WHO chief warns that the world will face a “catastrophic moral failure” if the rich continue to buy out COVID-19 vaccines.
World Health Organisation (WHO) director-general Tedros Adhanom Ghebreyesus has slammed the world’s richest countries, warning that a “me-first” attitude will only perpetuate medical suffering in poorer nations.
In an executive board meeting held in Geneva this week, Tedros said that the greedy mentality of wealthier nations has put equal access to the Covid vaccine “at serious risk.” He also noted that vaccine manufacturers are chasing deals for profit, instead of seeking WHO approval for global vaccination distribution.
On a global scale, Tedros stated that 39 million shots of the vaccine have been administered in 49 of the world’s richest countries. According to the WHO director-general, statistics show that “just 25 doses have been given in one lowest-income country. Not 25 million; not 25,000; just 25.”
This is a chilling reality, considering that poorer nations are impacted disproportionately by the virus. “I need to be blunt. The world is on the brink of a catastrophic moral failure — and the price of this failure will be paid with lives and livelihoods in the world’s poorest countries,” Tedros added.
Although some wealthy countries are pledging equitable access to the vaccine, results have shown that they have scrambled to secure preemptive deals, driving up prices and ultimately locking poorer countries out.
Last year, 44 deals were made in this way, 12 have already been signed for this year.
Even as vaccines bring hope to some, they become another brick in the wall of inequality between the world’s haves and have-nots.
Latest statistic show that richer countries benefit from vaccine supplies while poorer countries are being left behind. https://t.co/gfu65T3JBA
— UNESCO (@UNESCO) January 19, 2021
“Not only does this me-first approach leave the world’s poorest and most vulnerable people at risk, it’s also self-defeating,” he told the meeting. “Ultimately, these actions will only prolong the pandemic, prolong our pain, the restrictions needed to contain it, and human and economic suffering.”
However, COVID medical inequity doesn’t just end at the vaccine, as Professor of Infectious Diseases at ANU Sanjaya Senanayake told the ABC. Access to treatment and medical equipment is also hindered in lower-income countries. He said that Australia, a country with some of the lowest virus numbers in the world, managed to acquire 8000 ventilators, while South Sudan, with a population of over 10 million, has only four.

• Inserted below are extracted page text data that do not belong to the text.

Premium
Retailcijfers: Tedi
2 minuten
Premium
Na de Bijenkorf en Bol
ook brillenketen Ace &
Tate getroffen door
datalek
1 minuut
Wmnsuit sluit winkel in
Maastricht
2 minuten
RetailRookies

This map speaks volumes on the unequal distribution of vaccines globally. And Canada just rejected immediate vaccine donation requests from WHO despite reserving enough vaccinations for the population x4. https://t.co/KnEhgk6AKP
— Hannah Matthews (@hannahelisema) January 12, 2021
In his speech, Tedros mentioned that Canada had secured enough shots to vaccinate their country “five times over,” but had pledged to donate their excess vaccinations to “struggling” nations.
“Many other countries, including Australia, will be in that position so that hopefully will happen,” he said. “It is important that those pledges have been made … and advocates for other countries like the WHO to continually remind other governments that this is an issue.”

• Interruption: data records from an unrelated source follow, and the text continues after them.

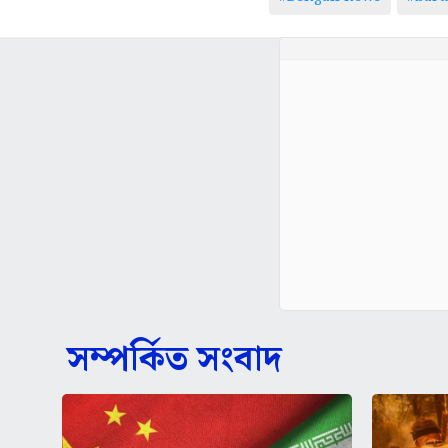
সম্পর্কিত সংবাদ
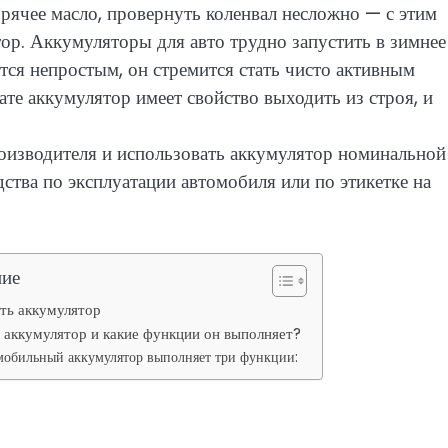
горячее масло, провернуть коленвал несложно — с этим
ор. Аккумуляторы для авто трудно запустить в зимнее
тся непростым, он стремится стать чисто активным
те аккумулятор имеет свойство выходить из строя, и
оизводителя и использовать аккумулятор номинальной
дства по эксплуатации автомобиля или по этикетке на
ние
ть аккумулятор
е аккумулятор и какие функции он выполняет?
обильный аккумулятор выполняет три функции:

“The global community will not function if only some countries have got good vaccine coverage.”
60% of Australia’s population will reportedly need to be vaccinated in order to secure immunity, however, WHO stress that we “need to [achieve] that at a global level, so securing it in Australia alone, or the US or UK alone, isn’t enough.”

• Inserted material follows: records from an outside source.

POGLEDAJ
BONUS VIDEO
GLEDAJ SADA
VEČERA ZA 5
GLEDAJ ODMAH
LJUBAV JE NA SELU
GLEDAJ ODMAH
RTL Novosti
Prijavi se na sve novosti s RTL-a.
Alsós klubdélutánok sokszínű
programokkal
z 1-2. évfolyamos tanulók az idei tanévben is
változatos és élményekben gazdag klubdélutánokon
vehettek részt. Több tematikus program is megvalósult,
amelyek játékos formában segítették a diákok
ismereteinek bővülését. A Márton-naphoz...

— S (@mypandashallfly) January 18, 2021
The Pfizer-BioNTech vaccine is the only vaccine currently approved by the WHO, but Tedros called on other manufacturers to submit their data for review.
Covax, the WHO’s global vaccine distribution and procurement initiative, made arrangements with five manufacturers securing two billion vaccine doses for the world. The initiative aims to vaccinate 20% of each participating country, with 92 lower-income countries covered by the funding.
“We aim to start deliveries in February,” said Tedros. As the Coronavirus is rapidly mutating with new variant strains, he said efficient and equal vaccine rollouts are imperative.
“Vaccines are the shot in the arm we all need — literally and figuratively. There will be enough vaccine for everyone. But it’s not right that younger, healthier adults in rich countries are vaccinated before health workers and older people in poorer countries.”